Ирина Грекова - Фазан
Любовь — азарт, любовь — игра. Утром, забравшись к ней в постель, они с Варей полушутя, полусерьезно ссорились, «делили мамочку» — кому какая часть. Он, разумеется, отхватывал себе больше, лучше. Счастливы были все трое. «Тишенята» — называла она их. От «тишки» — «детишки»...
А какая искусница, выдумщица! Изобретательная, ловкая. Умела все шить, вязать, выпиливать, столярничать. Научилась по-настоящему тачать обувь, на колодке, с дратвой и шилом. У детей чуть ли не к каждому платью были подходящие башмачки. Легонькие, тупоносые, разноцветные... В шкафу детской целая полка была занята туфельками, ботинками на пуговицах (застегивались крючком). Все мамина работа. Знакомые дамы ахали, а он гордился. Ведь это его, его маму хвалили!
Никогда никого в жизни он так не любил! А теперь, старый, он даже не знает, где ее могила. Где-то на Волковом кладбище... Заходил туда однажды уже после войны. Разумеется, никакой могилы. Ничем не отмечено место, да и не могло быть иначе. Постоял, думая о ней. Растрепанные деревья, крики грачей... Все прошло, все.
Бедная мама, как она старалась приучить его играть по нотам! Сначала это было забавно, но быстро надоело. Как надоедало все, стоившее усилий. Вот сестра Варя — та была старательная. Играла усердно, часами. Рыжие косички прыгали по спине. Как сейчас, он ее видит на табурете у пианино. Само прилежание. Губы надуты (верхняя выпукло нависает над нижней), ручки короткопалые, неловкие, до яркой розовости мытые холодной водой (холодная вода входила в программу воспитания). Кое-чего добивалась, но не ахти. Играла чисто, ритмично, скучно. Мама ставила на крышку пианино часы, прямоугольные, как шкафчик, в кожаном футляре (назывались «часы в халатике» — до сих пор сохранились чудом, стоят у него на буфете). «Играй, — говорила мама, — пока тут станет большая стрелка, а там — маленькая». Значит, не умели еще они узнавать время по часам... Варя свой урок всегда выполняла.
Тот мальчик слушал ее с досадой (впрочем, постепенно «тот мальчик» превращался в него самого, Федю). Иногда невтерпеж становилось, он подходил к пианино и почти не глядя клал руку на клавиатуру. Раздавался аккорд — богатый, бархатный; скучное упражнение оживало. Мама спешила из соседней комнаты: «Дети! Вам еще рано играть в четыре руки!»
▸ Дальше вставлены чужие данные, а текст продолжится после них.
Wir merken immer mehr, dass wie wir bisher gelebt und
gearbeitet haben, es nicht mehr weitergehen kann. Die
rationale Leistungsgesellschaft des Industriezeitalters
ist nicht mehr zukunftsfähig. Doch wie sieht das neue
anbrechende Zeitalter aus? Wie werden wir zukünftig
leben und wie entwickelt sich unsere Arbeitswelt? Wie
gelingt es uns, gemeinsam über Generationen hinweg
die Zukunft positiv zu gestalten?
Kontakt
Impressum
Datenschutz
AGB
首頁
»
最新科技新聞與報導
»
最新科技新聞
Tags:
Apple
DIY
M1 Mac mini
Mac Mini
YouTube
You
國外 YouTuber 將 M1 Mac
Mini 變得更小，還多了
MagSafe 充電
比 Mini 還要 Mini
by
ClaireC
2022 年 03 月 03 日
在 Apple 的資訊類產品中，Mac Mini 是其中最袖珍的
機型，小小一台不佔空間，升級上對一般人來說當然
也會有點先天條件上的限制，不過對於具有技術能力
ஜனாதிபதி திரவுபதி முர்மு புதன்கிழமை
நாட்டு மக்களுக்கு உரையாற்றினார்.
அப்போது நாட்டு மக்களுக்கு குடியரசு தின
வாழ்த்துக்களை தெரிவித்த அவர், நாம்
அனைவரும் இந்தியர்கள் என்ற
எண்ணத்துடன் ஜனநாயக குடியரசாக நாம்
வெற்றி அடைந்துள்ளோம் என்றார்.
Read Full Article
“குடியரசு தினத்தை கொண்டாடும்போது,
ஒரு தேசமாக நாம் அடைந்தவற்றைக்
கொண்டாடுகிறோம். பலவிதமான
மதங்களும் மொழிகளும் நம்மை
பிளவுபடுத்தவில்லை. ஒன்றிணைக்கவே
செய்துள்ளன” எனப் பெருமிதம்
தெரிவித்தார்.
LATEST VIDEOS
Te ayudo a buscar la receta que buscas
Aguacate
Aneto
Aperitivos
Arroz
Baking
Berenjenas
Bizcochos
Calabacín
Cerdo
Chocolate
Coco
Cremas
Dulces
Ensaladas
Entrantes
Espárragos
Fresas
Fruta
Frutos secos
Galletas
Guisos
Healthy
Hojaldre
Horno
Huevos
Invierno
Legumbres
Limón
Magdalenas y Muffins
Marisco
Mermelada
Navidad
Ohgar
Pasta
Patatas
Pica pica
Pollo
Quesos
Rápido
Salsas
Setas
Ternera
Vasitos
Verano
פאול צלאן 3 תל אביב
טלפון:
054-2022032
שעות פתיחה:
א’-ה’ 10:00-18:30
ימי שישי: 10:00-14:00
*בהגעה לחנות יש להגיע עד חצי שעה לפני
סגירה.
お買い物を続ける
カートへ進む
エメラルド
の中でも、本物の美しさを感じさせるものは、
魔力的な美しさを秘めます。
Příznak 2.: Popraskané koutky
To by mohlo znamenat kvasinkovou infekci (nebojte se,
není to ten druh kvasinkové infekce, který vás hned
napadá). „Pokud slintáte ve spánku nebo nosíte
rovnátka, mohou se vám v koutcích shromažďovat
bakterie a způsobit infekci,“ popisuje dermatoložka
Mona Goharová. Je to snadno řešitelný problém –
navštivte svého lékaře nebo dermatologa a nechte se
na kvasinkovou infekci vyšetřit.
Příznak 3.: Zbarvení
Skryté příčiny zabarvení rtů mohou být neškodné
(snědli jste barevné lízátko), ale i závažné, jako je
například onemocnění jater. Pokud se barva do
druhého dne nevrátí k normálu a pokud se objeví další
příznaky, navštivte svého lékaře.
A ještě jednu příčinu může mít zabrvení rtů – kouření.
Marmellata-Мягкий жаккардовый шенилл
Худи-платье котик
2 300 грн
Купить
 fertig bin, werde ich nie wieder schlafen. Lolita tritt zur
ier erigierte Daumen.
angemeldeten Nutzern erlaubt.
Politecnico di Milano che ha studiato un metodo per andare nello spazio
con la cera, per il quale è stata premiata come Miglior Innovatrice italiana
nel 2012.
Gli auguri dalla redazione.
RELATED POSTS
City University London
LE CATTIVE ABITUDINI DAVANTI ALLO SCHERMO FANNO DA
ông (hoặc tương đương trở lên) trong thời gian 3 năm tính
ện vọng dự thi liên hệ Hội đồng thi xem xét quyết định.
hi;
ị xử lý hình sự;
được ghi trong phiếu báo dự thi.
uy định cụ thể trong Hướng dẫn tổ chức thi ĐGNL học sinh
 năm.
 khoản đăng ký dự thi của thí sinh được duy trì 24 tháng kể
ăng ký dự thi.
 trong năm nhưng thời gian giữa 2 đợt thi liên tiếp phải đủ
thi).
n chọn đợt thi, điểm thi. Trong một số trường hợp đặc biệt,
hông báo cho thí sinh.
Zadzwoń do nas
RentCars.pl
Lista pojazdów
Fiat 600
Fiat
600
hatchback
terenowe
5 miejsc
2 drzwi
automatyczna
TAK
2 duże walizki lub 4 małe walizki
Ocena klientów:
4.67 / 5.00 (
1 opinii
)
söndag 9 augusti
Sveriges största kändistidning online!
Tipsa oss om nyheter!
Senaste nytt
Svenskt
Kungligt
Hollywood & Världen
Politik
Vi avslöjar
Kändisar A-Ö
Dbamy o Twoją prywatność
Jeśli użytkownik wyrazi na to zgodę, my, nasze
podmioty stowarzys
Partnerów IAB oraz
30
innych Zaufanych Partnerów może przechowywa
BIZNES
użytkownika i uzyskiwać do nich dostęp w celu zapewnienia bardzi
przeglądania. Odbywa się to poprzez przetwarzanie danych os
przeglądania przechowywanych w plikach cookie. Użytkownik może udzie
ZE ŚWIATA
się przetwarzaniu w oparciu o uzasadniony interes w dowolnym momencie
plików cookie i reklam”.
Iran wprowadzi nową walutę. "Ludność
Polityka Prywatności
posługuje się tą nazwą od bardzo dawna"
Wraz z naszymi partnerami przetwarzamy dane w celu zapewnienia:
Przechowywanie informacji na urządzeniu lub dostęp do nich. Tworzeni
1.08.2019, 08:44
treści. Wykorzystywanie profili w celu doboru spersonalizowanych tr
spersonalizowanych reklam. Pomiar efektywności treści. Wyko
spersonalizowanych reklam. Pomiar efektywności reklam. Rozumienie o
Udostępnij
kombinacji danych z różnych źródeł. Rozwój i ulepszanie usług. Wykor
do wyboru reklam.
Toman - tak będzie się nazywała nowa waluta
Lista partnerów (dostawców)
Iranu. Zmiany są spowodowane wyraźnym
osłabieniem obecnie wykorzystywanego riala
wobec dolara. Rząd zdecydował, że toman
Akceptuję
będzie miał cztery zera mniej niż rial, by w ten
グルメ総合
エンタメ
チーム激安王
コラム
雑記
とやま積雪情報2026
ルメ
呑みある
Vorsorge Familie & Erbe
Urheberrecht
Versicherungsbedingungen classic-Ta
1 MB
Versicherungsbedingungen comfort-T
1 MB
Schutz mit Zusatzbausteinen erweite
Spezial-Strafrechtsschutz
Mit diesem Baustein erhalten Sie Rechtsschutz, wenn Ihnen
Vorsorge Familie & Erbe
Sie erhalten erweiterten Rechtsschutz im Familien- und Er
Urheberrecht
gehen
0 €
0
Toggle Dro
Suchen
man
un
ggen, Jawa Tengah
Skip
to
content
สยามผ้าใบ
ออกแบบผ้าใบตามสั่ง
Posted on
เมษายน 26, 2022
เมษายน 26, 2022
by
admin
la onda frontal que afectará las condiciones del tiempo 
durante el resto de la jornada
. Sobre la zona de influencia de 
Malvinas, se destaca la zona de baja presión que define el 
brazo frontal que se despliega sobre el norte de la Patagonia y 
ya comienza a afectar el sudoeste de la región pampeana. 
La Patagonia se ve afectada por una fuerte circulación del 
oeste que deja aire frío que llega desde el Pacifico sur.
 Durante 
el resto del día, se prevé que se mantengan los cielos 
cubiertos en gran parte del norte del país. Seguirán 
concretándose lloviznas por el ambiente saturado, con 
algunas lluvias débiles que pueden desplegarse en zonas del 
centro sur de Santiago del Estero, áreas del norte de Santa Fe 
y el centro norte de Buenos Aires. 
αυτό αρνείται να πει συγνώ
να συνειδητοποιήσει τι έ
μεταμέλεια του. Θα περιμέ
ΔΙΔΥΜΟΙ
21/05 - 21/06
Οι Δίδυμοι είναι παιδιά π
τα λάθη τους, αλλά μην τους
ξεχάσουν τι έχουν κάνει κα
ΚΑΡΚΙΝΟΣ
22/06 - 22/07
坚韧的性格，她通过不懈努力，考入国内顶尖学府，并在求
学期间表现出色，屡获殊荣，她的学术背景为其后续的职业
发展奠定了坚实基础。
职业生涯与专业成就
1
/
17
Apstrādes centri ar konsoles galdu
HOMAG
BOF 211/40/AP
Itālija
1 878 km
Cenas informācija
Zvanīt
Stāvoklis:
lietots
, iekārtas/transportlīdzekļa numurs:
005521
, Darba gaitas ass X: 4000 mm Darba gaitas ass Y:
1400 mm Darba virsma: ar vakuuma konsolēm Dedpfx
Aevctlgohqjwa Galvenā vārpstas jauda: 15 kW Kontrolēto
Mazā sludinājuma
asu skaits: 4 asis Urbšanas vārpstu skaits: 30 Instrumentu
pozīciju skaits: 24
Разумеется, не в «четырех руках» было дело. Он это отлично понимал. У мамы был виноватый вид. Родила двоих — таких разных. Талантливого — и обыкновенную. Хотела и не могла любить их одинаково. Его любила больше, чем Варю. Это-то он понимал. Один брошенный взгляд — и все ясно. Сам гордился собой — талантливым и жалел Варю — обыкновенную. Но виду не подавал.
Значит, уже тогда в чем-то был двоедушен? «Уже да»? Нет, тогда «еще нет». Гордость была в нем — невинная. Сознание своего таланта. Ответственность, что ли. Сложное чувство.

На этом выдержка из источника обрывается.